Resigned to his fate, he tried to prepare himself to die out on that lonely red desert dotted with scraggly sagebrush. A white wolf had howled his name and drawn him into the nightmare in order to kill him. Dain watched, mesmerized, as he saw the pinkness of the wolf’s tongue and felt drawn into the animal’s gold, narrowed eyes. Oh, God, I can’t fight anymore. I’m too weak. I don’t want to die…I really don’t…please, let me live, let me—
The wolf leaped. Too weak to even throw up his arms to stop the huge animal’s charge, Dain felt the wolf’s powerful body hit him, stunning him. Dain rolled over and over in the sand before he came to a rest on his back, his arms thrown wide, the breath knocked out of him. When he heard the fierce, low growl of the wolf, he opened his eyes and saw the beast hunkered over him. He felt the animal’s hot, moist breath against his face, saw the droplets of saliva fall from his muzzle onto his shirt.

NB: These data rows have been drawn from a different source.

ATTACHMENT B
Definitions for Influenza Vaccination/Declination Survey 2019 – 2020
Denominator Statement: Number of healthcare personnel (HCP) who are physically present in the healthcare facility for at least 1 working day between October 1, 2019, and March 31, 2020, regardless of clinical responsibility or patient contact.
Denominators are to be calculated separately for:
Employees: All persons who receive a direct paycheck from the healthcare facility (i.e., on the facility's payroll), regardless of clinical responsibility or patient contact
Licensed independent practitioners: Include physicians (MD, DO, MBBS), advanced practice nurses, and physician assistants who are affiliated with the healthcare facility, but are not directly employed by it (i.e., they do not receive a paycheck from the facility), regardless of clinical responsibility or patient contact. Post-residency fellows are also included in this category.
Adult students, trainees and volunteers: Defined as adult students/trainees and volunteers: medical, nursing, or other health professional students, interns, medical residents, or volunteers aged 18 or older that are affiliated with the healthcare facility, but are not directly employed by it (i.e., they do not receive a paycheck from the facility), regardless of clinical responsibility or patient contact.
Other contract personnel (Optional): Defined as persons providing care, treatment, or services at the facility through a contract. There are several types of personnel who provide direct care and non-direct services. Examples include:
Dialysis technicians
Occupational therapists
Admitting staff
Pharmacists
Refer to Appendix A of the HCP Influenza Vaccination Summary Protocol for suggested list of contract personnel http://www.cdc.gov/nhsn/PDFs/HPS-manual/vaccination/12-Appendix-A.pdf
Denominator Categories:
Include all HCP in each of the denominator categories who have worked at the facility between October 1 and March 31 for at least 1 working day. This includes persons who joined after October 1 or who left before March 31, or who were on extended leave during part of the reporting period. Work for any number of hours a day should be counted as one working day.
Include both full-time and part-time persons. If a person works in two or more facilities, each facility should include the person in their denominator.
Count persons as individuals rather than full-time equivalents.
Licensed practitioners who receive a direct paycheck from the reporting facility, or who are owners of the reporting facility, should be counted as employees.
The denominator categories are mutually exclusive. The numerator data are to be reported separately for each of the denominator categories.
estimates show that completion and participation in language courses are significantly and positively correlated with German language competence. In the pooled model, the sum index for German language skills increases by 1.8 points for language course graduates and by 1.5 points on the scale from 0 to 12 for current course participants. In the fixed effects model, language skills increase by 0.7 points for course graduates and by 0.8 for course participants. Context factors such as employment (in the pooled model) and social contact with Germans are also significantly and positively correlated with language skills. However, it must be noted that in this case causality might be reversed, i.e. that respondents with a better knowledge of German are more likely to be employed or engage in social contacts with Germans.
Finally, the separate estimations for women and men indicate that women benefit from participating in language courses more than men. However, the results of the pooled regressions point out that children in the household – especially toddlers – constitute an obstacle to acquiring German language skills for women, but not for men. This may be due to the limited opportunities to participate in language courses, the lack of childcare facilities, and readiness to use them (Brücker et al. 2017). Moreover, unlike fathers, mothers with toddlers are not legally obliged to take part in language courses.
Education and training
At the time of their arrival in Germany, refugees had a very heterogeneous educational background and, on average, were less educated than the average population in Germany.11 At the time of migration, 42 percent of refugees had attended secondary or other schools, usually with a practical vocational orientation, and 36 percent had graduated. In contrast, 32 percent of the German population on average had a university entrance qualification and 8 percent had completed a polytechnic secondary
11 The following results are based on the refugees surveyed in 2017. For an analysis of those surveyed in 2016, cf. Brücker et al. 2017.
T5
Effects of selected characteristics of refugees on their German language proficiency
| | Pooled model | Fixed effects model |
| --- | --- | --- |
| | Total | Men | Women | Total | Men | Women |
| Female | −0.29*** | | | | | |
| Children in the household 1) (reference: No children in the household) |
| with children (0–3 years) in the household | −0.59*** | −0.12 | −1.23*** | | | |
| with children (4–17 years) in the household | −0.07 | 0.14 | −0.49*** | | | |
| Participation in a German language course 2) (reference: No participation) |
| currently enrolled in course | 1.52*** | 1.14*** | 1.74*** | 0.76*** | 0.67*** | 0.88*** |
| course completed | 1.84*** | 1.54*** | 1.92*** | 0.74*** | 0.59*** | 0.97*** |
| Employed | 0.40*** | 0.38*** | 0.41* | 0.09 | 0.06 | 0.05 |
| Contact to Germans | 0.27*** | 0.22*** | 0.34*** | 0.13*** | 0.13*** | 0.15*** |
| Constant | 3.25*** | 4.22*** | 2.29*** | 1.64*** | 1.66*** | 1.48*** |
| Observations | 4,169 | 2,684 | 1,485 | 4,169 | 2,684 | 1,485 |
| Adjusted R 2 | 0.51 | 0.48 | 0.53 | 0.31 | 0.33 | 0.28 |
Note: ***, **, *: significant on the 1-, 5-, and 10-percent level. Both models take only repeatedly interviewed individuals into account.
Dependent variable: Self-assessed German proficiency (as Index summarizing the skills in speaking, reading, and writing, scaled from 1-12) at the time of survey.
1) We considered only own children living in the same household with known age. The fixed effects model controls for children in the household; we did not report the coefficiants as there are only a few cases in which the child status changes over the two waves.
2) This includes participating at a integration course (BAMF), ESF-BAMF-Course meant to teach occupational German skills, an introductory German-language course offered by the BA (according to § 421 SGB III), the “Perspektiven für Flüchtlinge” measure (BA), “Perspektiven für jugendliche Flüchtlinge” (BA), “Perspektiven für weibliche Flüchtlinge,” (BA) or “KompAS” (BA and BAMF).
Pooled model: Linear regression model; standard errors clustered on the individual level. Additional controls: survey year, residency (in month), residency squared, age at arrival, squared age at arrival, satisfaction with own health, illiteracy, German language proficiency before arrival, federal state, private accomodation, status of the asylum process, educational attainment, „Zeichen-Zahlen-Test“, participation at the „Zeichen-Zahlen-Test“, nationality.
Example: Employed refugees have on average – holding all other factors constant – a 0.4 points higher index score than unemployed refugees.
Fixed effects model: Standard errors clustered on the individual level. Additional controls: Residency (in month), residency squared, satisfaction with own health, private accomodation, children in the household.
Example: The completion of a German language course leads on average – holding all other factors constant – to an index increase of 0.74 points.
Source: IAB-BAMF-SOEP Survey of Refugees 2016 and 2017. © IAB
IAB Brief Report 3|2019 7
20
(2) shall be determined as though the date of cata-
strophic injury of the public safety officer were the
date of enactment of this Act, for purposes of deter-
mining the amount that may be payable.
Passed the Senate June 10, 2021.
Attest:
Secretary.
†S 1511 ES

There was no time to think. In the next instant, he felt the wolf’s fangs sink deep into the center of his chest. In shock and terror, he realized the animal was viciously trying to get to his heart! He felt the invasion of the wolf’s massive, powerful jaws, the sound of his own shallow breathing. And then, as he struggled to take one last breath of air into his lungs, he felt the wolf bury his fangs in his heart.